* _PASSAGE GIVEN_:
═══
The LEED or “green” elements of the school include:
– Energy: The school adopted the use of ice storage to drastically reduce energy consumption. Ice is made overnight and is then used during the peak demand day time hours to cool the buildings, which reduces the electric bill.
– Energy: The concrete paving and light colored roofing (high SRI) material reduce heat absorption.
– Energy: Low e-glazing on the windows reduce energy costs, and the classrooms have occupancy sensors for the lights and air conditioning which turn off when the room is not occupied.
– Indoor Environmental Quality and Enhanced Energy Performance: The school maximizes day lighting for classrooms through the building’s orientation and light shelves to bounce light farther into the space.
– Water efficiency: All of the bathrooms conserve water through low flow toilets, waterless urinals and flow restriction faucets. The landscaping on campus consists of native species which require less watering. Retention ponds on site hold rainwater runoff in order to minimize impact to the surrounding areas.
═══
* _WORK INSTRUCTIONS_:
**A)** Using the passage on the school's green features, answer these:
(i) When is the ice for cooling made?
(ii) Which two things do the classroom occupancy sensors turn off?
(iii) What do the retention ponds on site hold?
**B)** Write the next part of the passage on the school's green features, picking up after its final sentence.
The data that follows is not needed here.

* _RECORDS SHOWN_:
═══
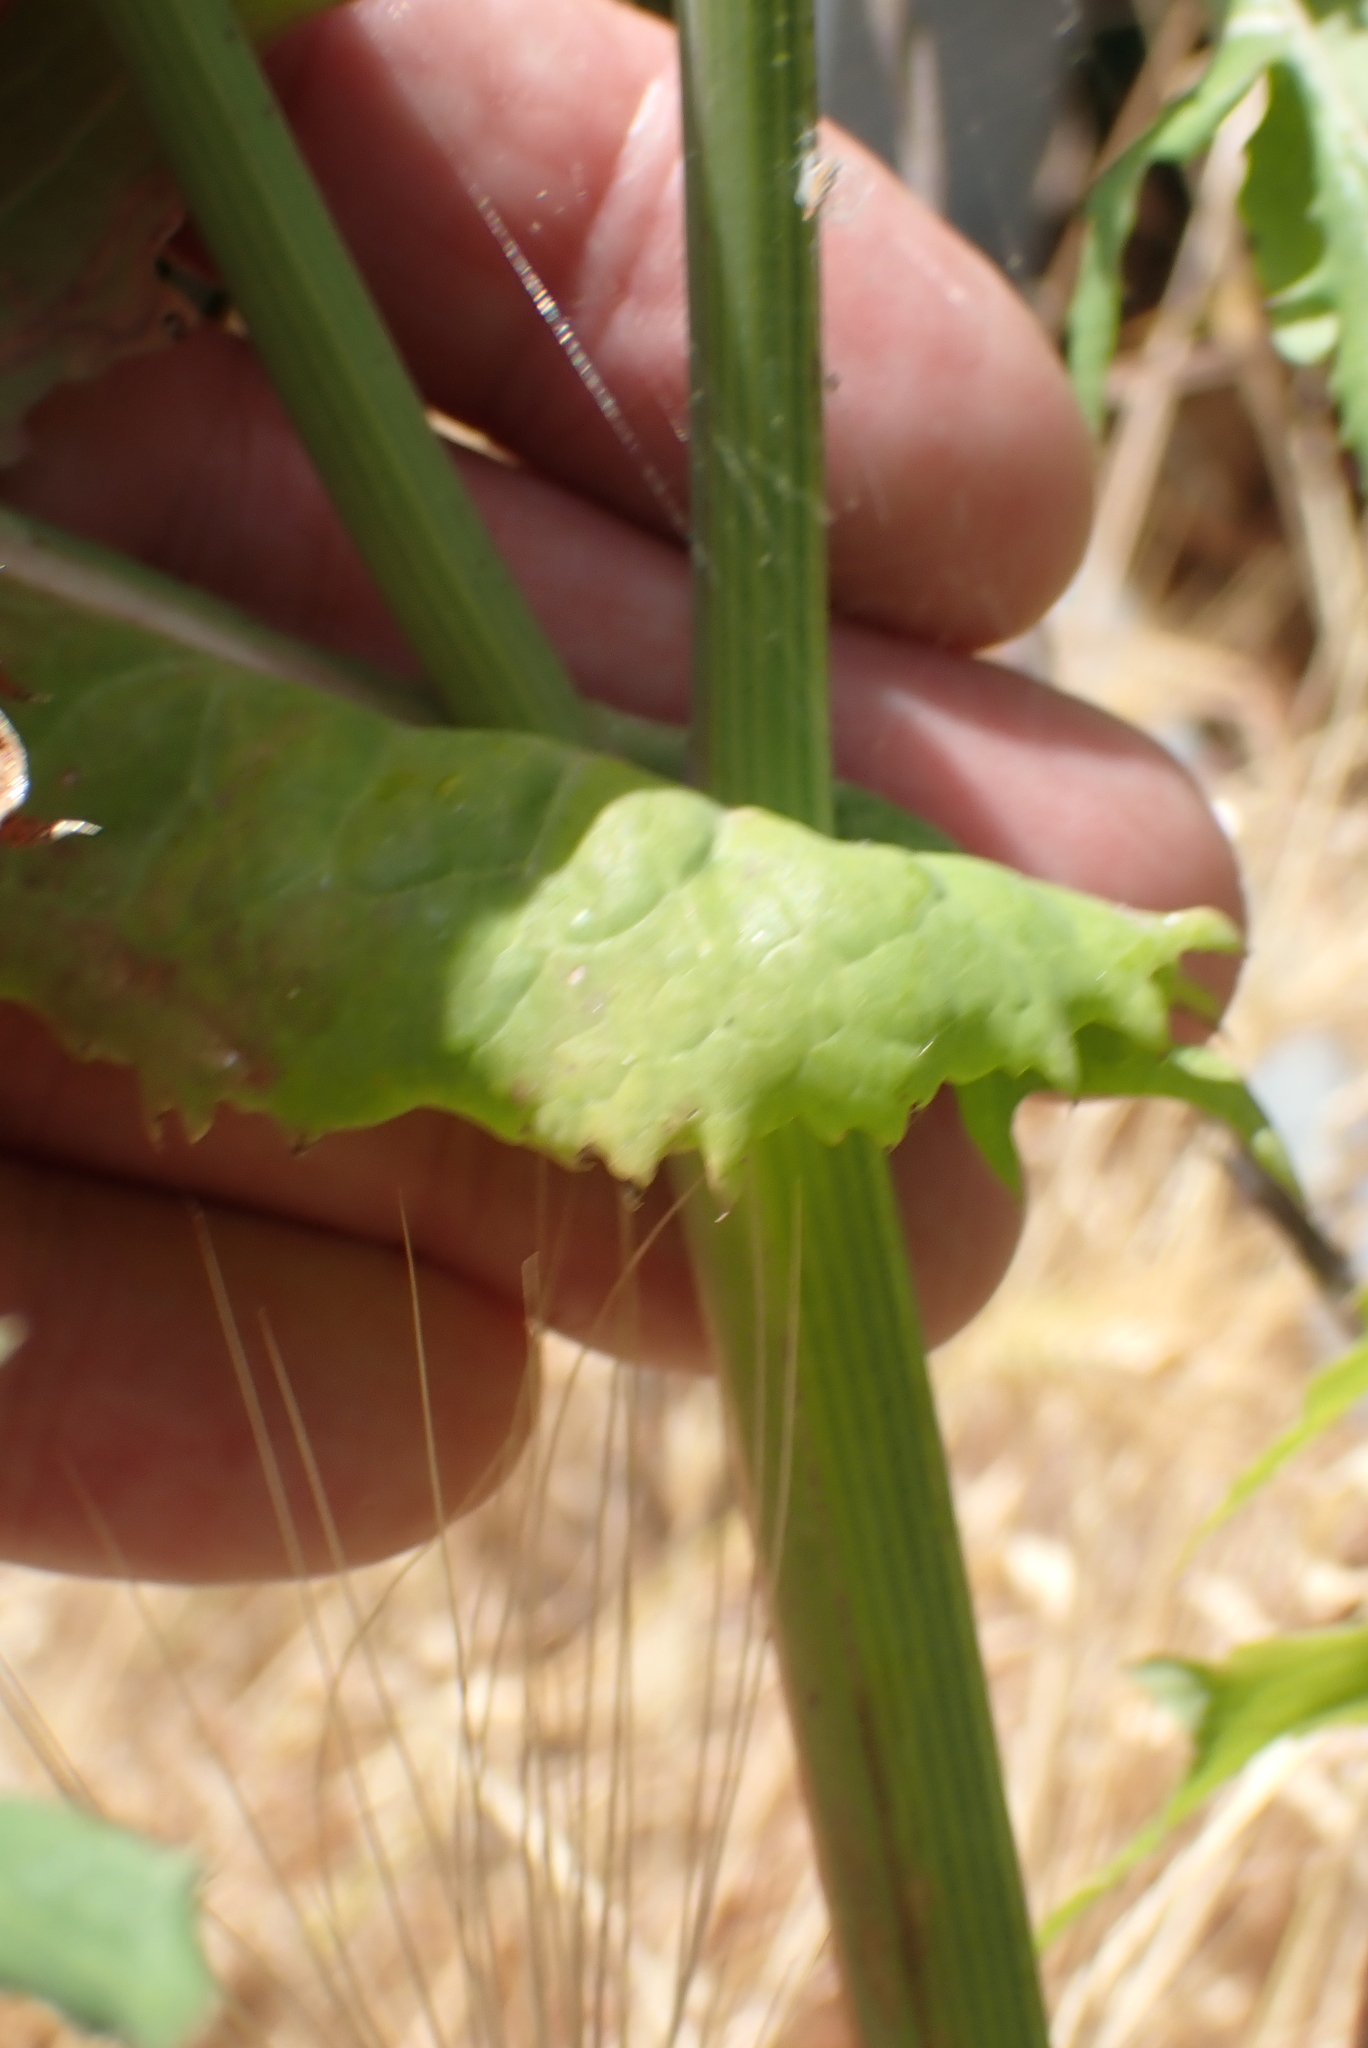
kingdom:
═══
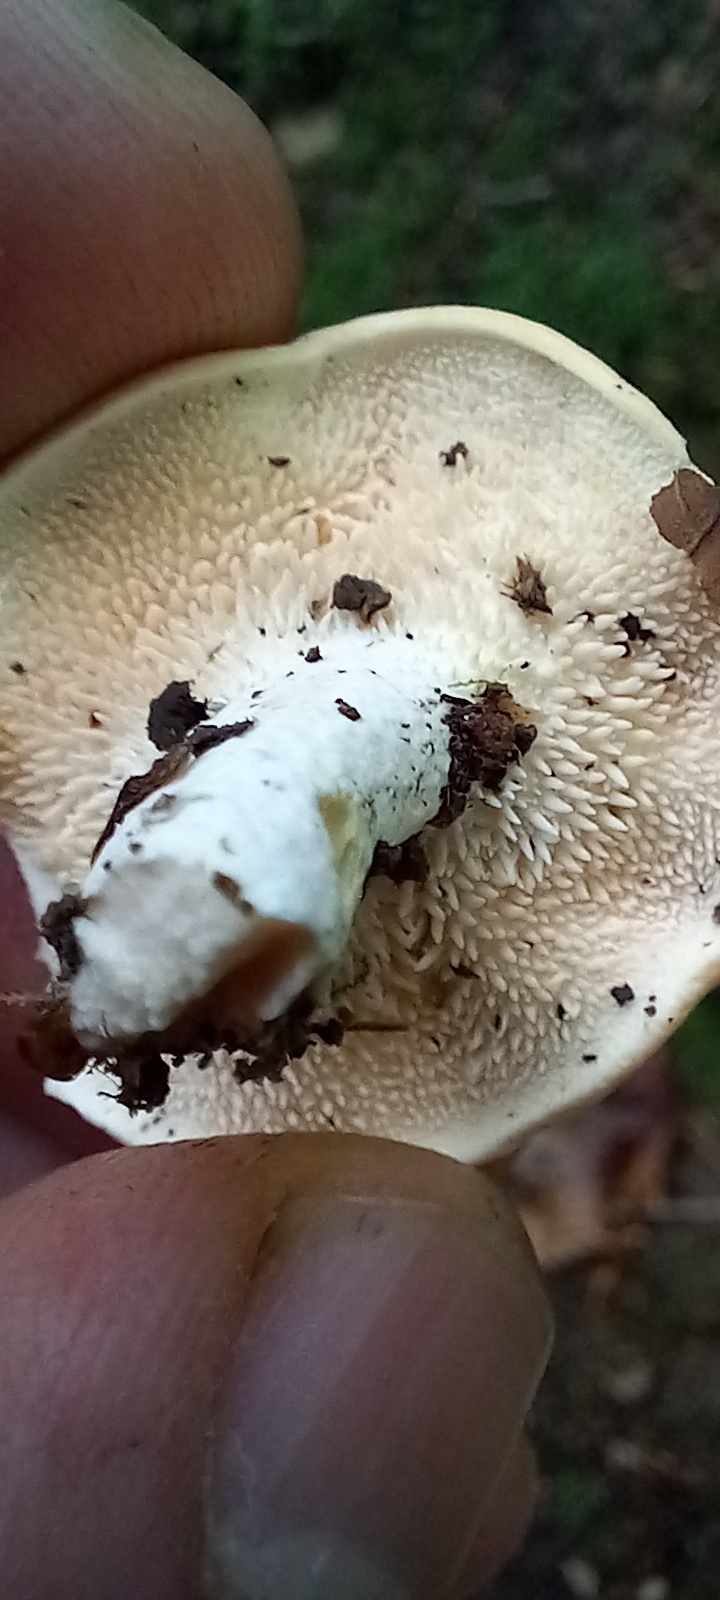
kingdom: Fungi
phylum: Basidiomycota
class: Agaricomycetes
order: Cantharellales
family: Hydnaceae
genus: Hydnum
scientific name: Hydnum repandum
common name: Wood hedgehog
═══
* _TASK-BY-TASK ANSWERS_:
**A)**
(i) Overnight.
(ii) The lights and the air conditioning.
(iii) Rainwater runoff.

**B)**
– Materials & Resources: The use of natural materials including Forbo Marmoleum, a rapidly renewable flooring material composed of 100% bio-based materials, provides a healthy environment for students to learn and play. Also this product will not need to be waxed, further reducing the use of chemicals in the school.
– Materials & Resources: Over 75% of construction waste has been diverted from landfills and sent to recycling facilities.
The architectural team was MPA Architects and Tercilla Courtemanche Architects, West Palm Beach, FL.